I pulled back the covers and patted the spot next to me in the bed. Daisy crawled in and lay down beside me. I rolled on my side and played with her hair, stroking it with my fingers, the way I always used to do when we were those carefree girls back in Louisville.
“Oh, Jordie.” She sighed. “I thought everything was going to be different here. But Tom is never going to change, is he?” She paused, and I twirled a lock of her silk hair around my forefinger, before resting it gently against her ear. “Did you hear what Nick said, though, about his neighbor? Gatsby, he said. Do you think it could be him, Jordie? After all this time, could Jay Gatsby really be right here, just across the sound?”
“I don’t know,” I lied. My fancy dinner with Jay Gatsby six months earlier was hazy in my mind now. Escargot and illicit French wine. But I distinctly remembered telling him about Daisy’s move to East Egg. I’d thought he might drive out here, visit her, upset Tom a little. I hadn’t expected he would move just across the sound from her, ingratiate himself with her cousin. “Would you even care if it was him, Daise?” I asked her now. “You haven’t seen him in so many years.”

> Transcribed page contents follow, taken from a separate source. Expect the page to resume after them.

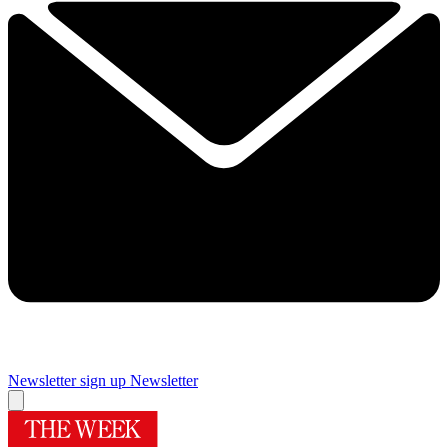
Newsletter sign up
Newsletter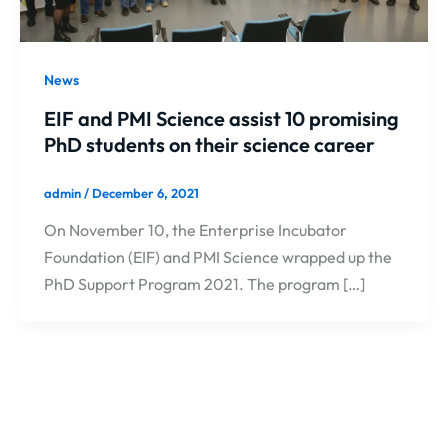
News
EIF and PMI Science assist 10 promising
PhD students on their science career
admin
/
December 6, 2021
On November 10, the Enterprise Incubator
Foundation (EIF) and PMI Science wrapped up the
PhD Support Program 2021. The program […]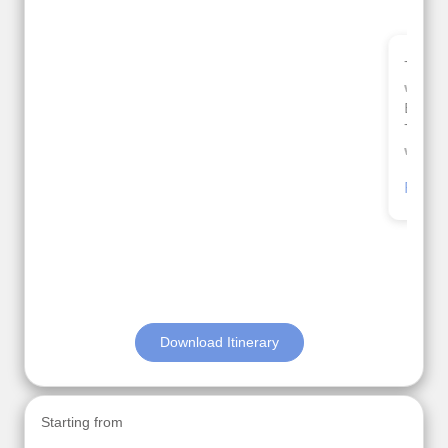
Thank you so much Viz travel team. I had a
wonderful 7 days trip in Azerbaijan.
Everything was perfectly planned and executed.
The hotels were very good. Our Driver\Guide Ilkcin
was fabulous.
Read More
Posted On Google
Anjum Khoja
Download Itinerary
Starting from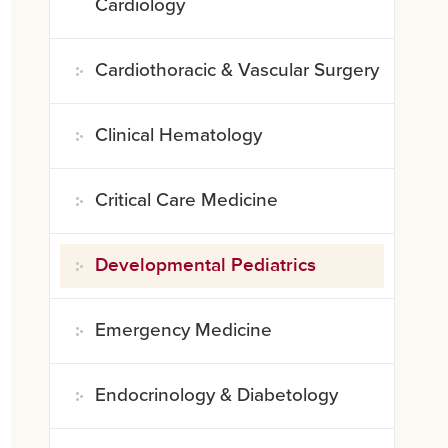
Cardiology
Cardiothoracic & Vascular Surgery
Clinical Hematology
Critical Care Medicine
Developmental Pediatrics
Emergency Medicine
Endocrinology & Diabetology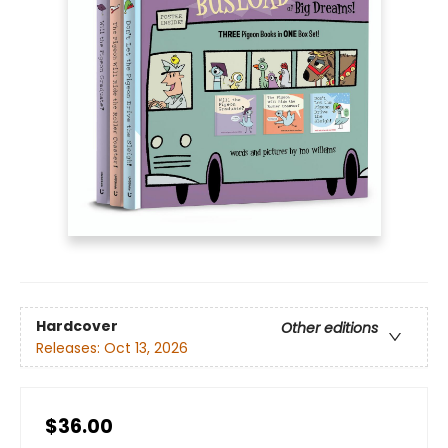
Hardcover
Other editions
Releases:
Oct 13, 2026
$36.00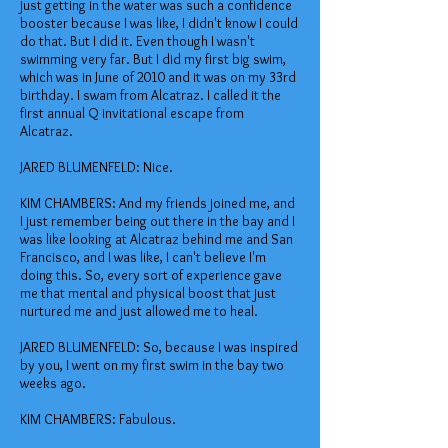
just getting in the water was such a confidence
booster because I was like, I didn't know I could
do that. But I did it. Even though I wasn't
swimming very far. But I did my first big swim,
which was in June of 2010 and it was on my 33rd
birthday. I swam from Alcatraz. I called it the
first annual Q invitational escape from
Alcatraz.
JARED BLUMENFELD: Nice.
KIM CHAMBERS: And my friends joined me, and
I just remember being out there in the bay and I
was like looking at Alcatraz behind me and San
Francisco, and I was like, I can't believe I'm
doing this. So, every sort of experience gave
me that mental and physical boost that just
nurtured me and just allowed me to heal.
JARED BLUMENFELD: So, because I was inspired
by you, I went on my first swim in the bay two
weeks ago.
KIM CHAMBERS: Fabulous.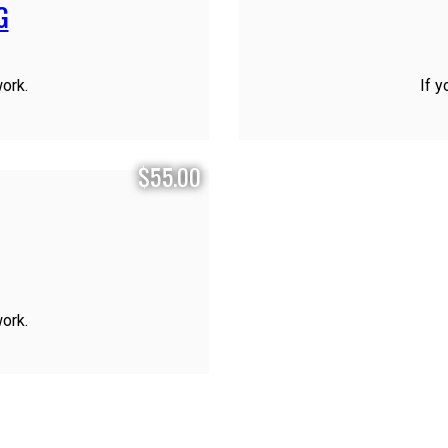
G
work.
If y
$55.00
work.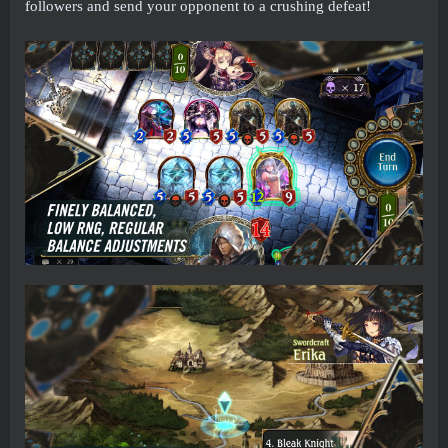
followers and send your opponent to a crushing defeat!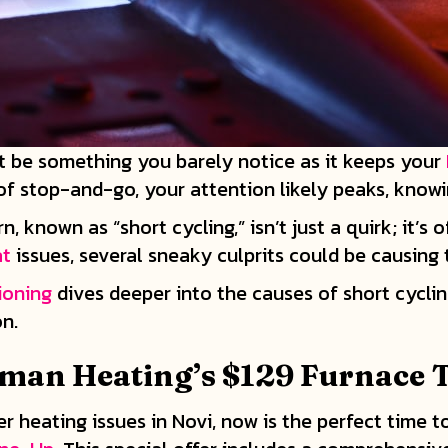
 be something you barely notice as it keeps your
 of stop-and-go, your attention likely peaks, know
known as “short cycling,” isn’t just a quirk; it’s o
at
issues, several sneaky culprits could be causing
ioning
dives deeper into the causes of short cyclin
n.
man Heating’s $129 Furnace 
her heating issues in Novi, now is the perfect time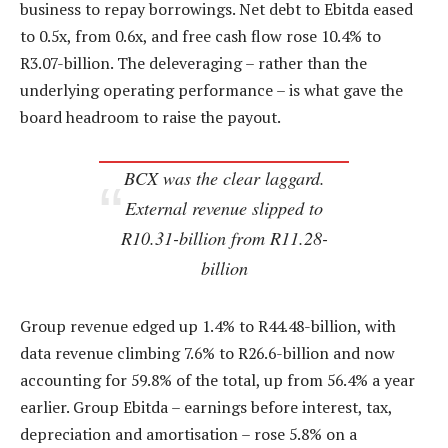
business to repay borrowings. Net debt to Ebitda eased
to 0.5x, from 0.6x, and free cash flow rose 10.4% to
R3.07-billion. The deleveraging – rather than the
underlying operating performance – is what gave the
board headroom to raise the payout.
BCX was the clear laggard.
External revenue slipped to
R10.31-billion from R11.28-
billion
Group revenue edged up 1.4% to R44.48-billion, with
data revenue climbing 7.6% to R26.6-billion and now
accounting for 59.8% of the total, up from 56.4% a year
earlier. Group Ebitda – earnings before interest, tax,
depreciation and amortisation – rose 5.8% on a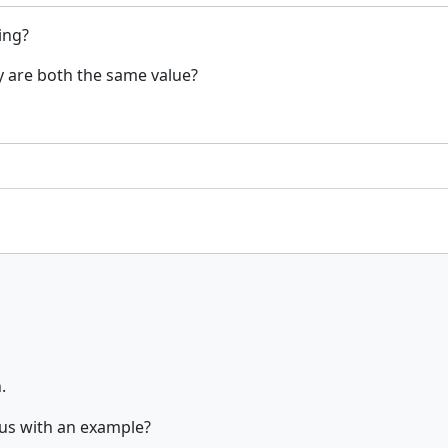
ing?
ey are both the same value?
.
 us with an example?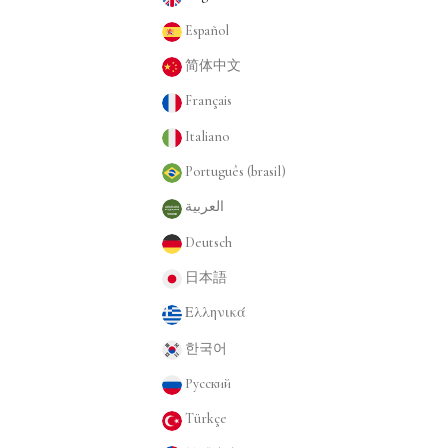
Español
简体中文
Français
Italiano
Português (brasil)
العربية
Deutsch
日本語
Ελληνικά
한국어
Русский
Türkçe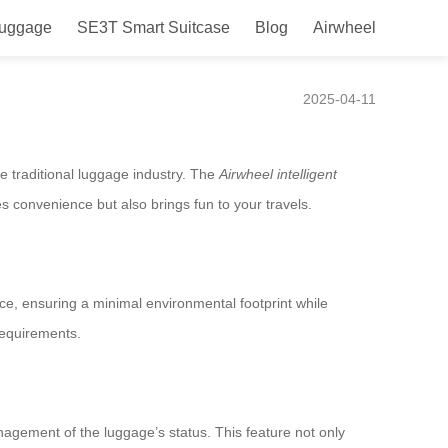
Luggage
SE3T Smart Suitcase
Blog
Airwheel
ence and More!
2025-04-11
he traditional luggage industry. The
Airwheel intelligent
es convenience but also brings fun to your travels.
rce, ensuring a minimal environmental footprint while
requirements.
nagement of the luggage’s status. This feature not only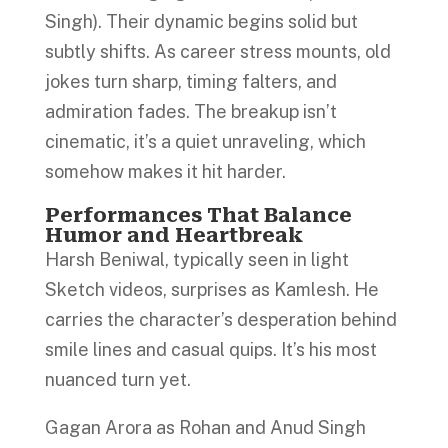
Singh). Their dynamic begins solid but
subtly shifts. As career stress mounts, old
jokes turn sharp, timing falters, and
admiration fades. The breakup isn’t
cinematic, it’s a quiet unraveling, which
somehow makes it hit harder.
Performances That Balance
Humor and Heartbreak
Harsh Beniwal, typically seen in light
Sketch videos, surprises as Kamlesh. He
carries the character’s desperation behind
smile lines and casual quips. It’s his most
nuanced turn yet.
Gagan Arora as Rohan and Anud Singh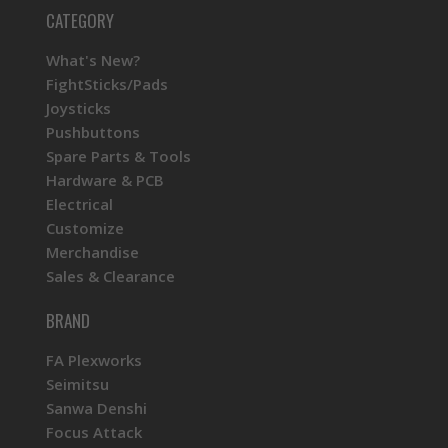
CATEGORY
What's New?
FightSticks/Pads
Joysticks
Pushbuttons
Spare Parts & Tools
Hardware & PCB
Electrical
Customize
Merchandise
Sales & Clearance
BRAND
FA Plexworks
Seimitsu
Sanwa Denshi
Focus Attack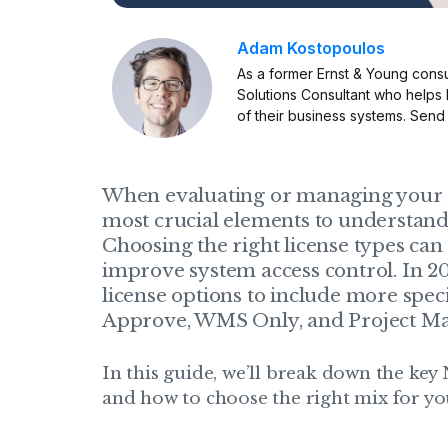
Adam Kostopoulos
As a former Ernst & Young consu
Solutions Consultant who helps
of their business systems. Send
When evaluating or managing your N
most crucial elements to understan
Choosing the right license types can 
improve system access control. In 2
license options to include more spec
Approve, WMS Only, and Project Ma
In this guide, we’ll break down the key 
and how to choose the right mix for yo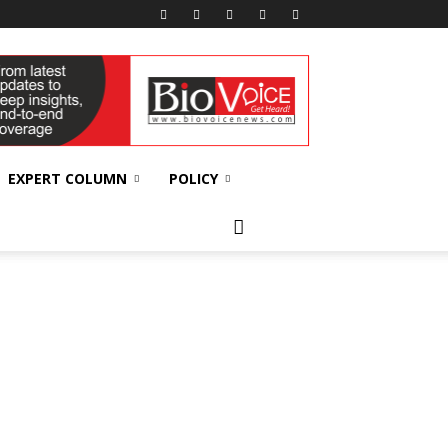
EXPERT COLUMN
POLICY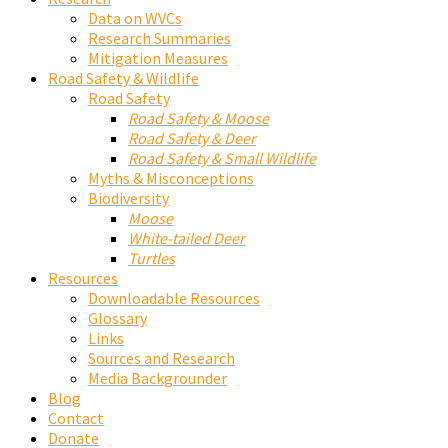
Data on WVCs
Research Summaries
Mitigation Measures
Road Safety & Wildlife
Road Safety
Road Safety & Moose
Road Safety & Deer
Road Safety & Small Wildlife
Myths & Misconceptions
Biodiversity
Moose
White-tailed Deer
Turtles
Resources
Downloadable Resources
Glossary
Links
Sources and Research
Media Backgrounder
Blog
Contact
Donate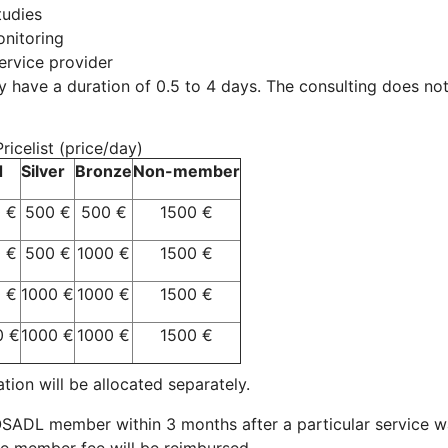
tudies
nitoring
ervice provider
y have a duration of 0.5 to 4 days. The consulting does not 
icelist (price/day)
d
Silver
Bronze
Non-member
 €
500 €
500 €
1500 €
 €
500 €
1000 €
1500 €
 €
1000 €
1000 €
1500 €
0 €
1000 €
1000 €
1500 €
on will be allocated separately.
DL member within 3 months after a particular service was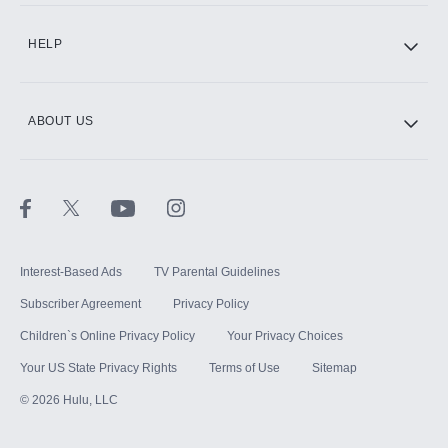
CINEMAX®
HELP
ABOUT US
Paramount+ with SHOWTIME
STARZ®
Interest-Based Ads
TV Parental Guidelines
Subscriber Agreement
Privacy Policy
Children`s Online Privacy Policy
Your Privacy Choices
Your US State Privacy Rights
Terms of Use
Sitemap
©
2026
Hulu, LLC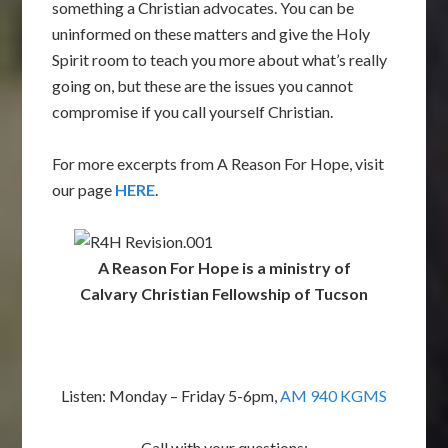
something a Christian advocates. You can be
uninformed on these matters and give the Holy
Spirit room to teach you more about what’s really
going on, but these are the issues you cannot
compromise if you call yourself Christian.
For more excerpts from A Reason For Hope, visit
our page
HERE
.
A Reason For Hope is a ministry of
Calvary Christian Fellowship of Tucson
Listen: Monday – Friday 5-6pm,
AM 940 KGMS
Call with your questions: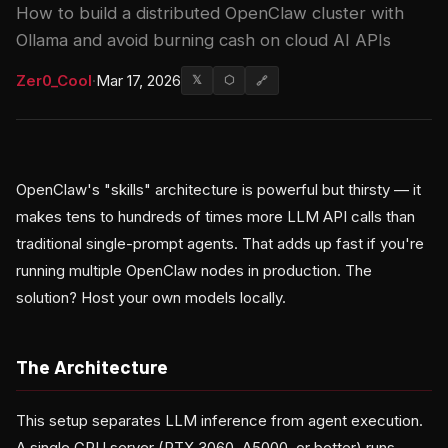
How to build a distributed OpenClaw cluster with
Ollama and avoid burning cash on cloud AI APIs
Zer0_Cool
·
Mar 17, 2026
𝕏
⬡
🔗
OpenClaw's "skills" architecture is powerful but thirsty — it
makes tens to hundreds of times more LLM API calls than
traditional single-prompt agents. That adds up fast if you're
running multiple OpenClaw nodes in production. The
solution? Host your own models locally.
The Architecture
This setup separates LLM inference from agent execution.
A single GPU server (RTX 3060, A5000, or better) runs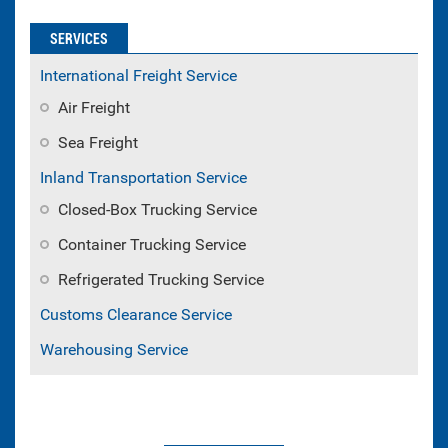
SERVICES
International Freight Service
Air Freight
Sea Freight
Inland Transportation Service
Closed-Box Trucking Service
Container Trucking Service
Refrigerated Trucking Service
Customs Clearance Service
Warehousing Service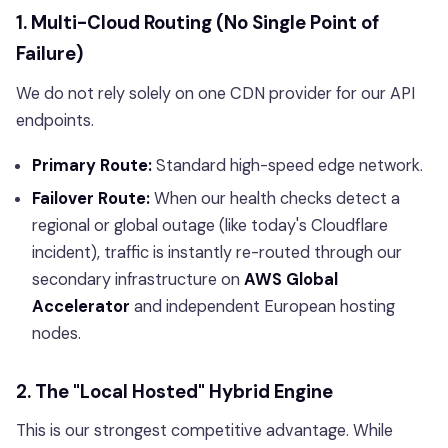
1. Multi-Cloud Routing (No Single Point of
Failure)
We do not rely solely on one CDN provider for our API
endpoints.
Primary Route:
Standard high-speed edge network.
Failover Route:
When our health checks detect a
regional or global outage (like today's Cloudflare
incident), traffic is instantly re-routed through our
secondary infrastructure on
AWS Global
Accelerator
and independent European hosting
nodes.
2. The "Local Hosted" Hybrid Engine
This is our strongest competitive advantage. While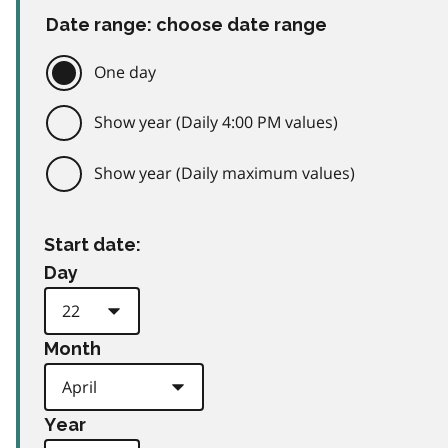
Date range: choose date range
One day
Show year (Daily 4:00 PM values)
Show year (Daily maximum values)
Start date:
Day
Month
Year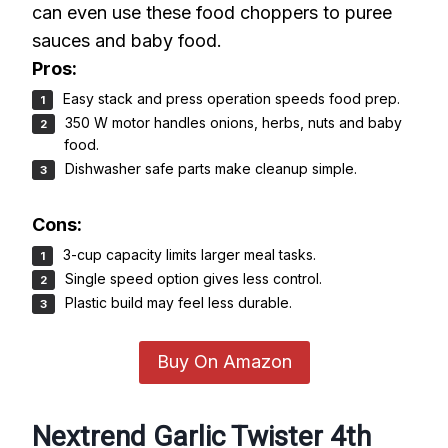
can even use these food choppers to puree
sauces and baby food.
Pros:
Easy stack and press operation speeds food prep.
350 W motor handles onions, herbs, nuts and baby
food.
Dishwasher safe parts make cleanup simple.
Cons:
3-cup capacity limits larger meal tasks.
Single speed option gives less control.
Plastic build may feel less durable.
Buy On Amazon
Nextrend Garlic Twister 4th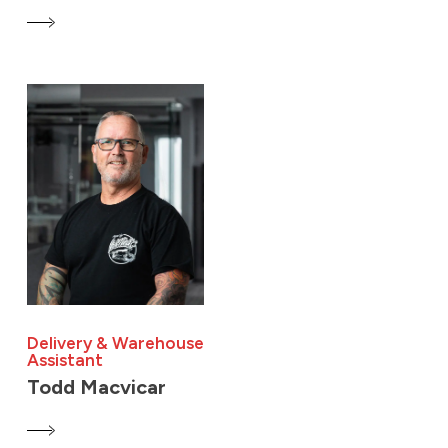
Delivery & Warehouse
Assistant
Todd Macvicar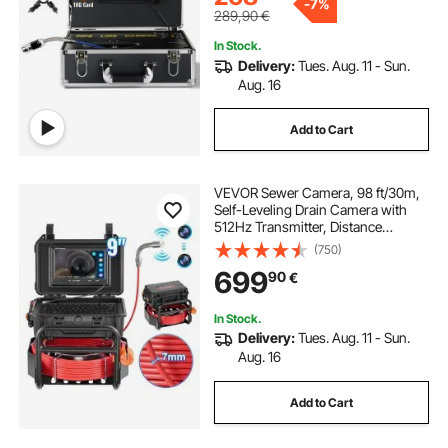
-
7%
Drainpipe Plumbing
289,90
€
In Stock.
Delivery:
Tues. Aug. 11 - Sun.
Aug. 16
Add to Cart
VEVOR Sewer Camera, 98 ft/30m,
Self-Leveling Drain Camera with
512Hz Transmitter, Distance
Counter, 9" Screen 1080P HD
(750)
Snake Plumbing Camera with
699
90
€
Light-12 LED & 32GB Card for Duct
Pipe
In Stock.
Delivery:
Tues. Aug. 11 - Sun.
Aug. 16
Add to Cart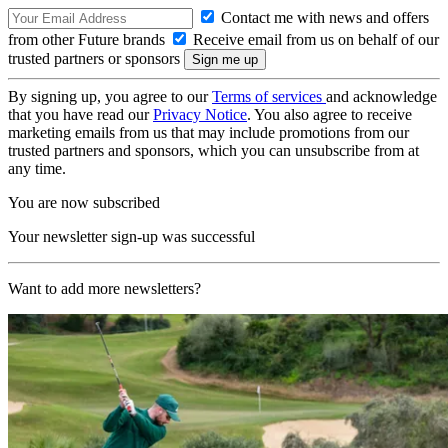
Contact me with news and offers
from other Future brands
Receive email from us on behalf of our
trusted partners or sponsors
By signing up, you agree to our
Terms of services
and acknowledge
that you have read our
Privacy Notice
. You also agree to receive
marketing emails from us that may include promotions from our
trusted partners and sponsors, which you can unsubscribe from at
any time.
You are now subscribed
Your newsletter sign-up was successful
Want to add more newsletters?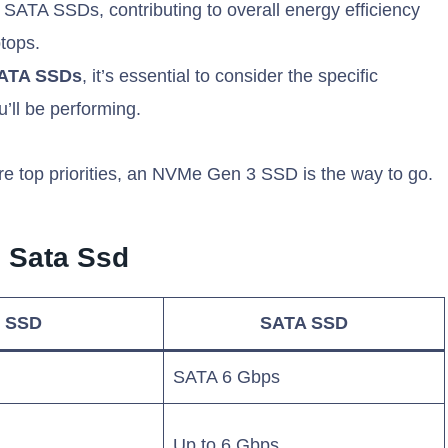
TA SSDs, contributing to overall energy efficiency
ptops.
SATA SSDs
, it’s essential to consider the specific
’ll be performing.
re top priorities, an NVMe Gen 3 SSD is the way to go.
 Sata Ssd
 SSD
SATA SSD
SATA 6 Gbps
Up to 6 Gbps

“No… yes… maybe. I don’t know.” She sighed again. “I do wonder sometimes if I made a big mistake marrying Tom, you know, Jordie?”
I closed my eyes, and I could suddenly envision the shape of Mary Margaret’s naked shoulders shimming in the moonlight, just across the bed from me in Atlanta. My hand reaching for her, reassuring her that everything was going to be all right. She had no reason to be afraid. “Everyone makes mistakes,” I said softly.
“But I have a daughter.” Daisy said it breathlessly, as if she still could hardly believe it herself. “It’s not only about me anymore, Jordie.”
It suddenly occurred to me Pammy must be old enough to talk and walk by now, but I hadn’t caught sight of her since I’d arrived in East Egg. In my mind she was still the little babe she’d been in Cannes. I hoped to god her nurse here in East Egg was old and horribly unattractive.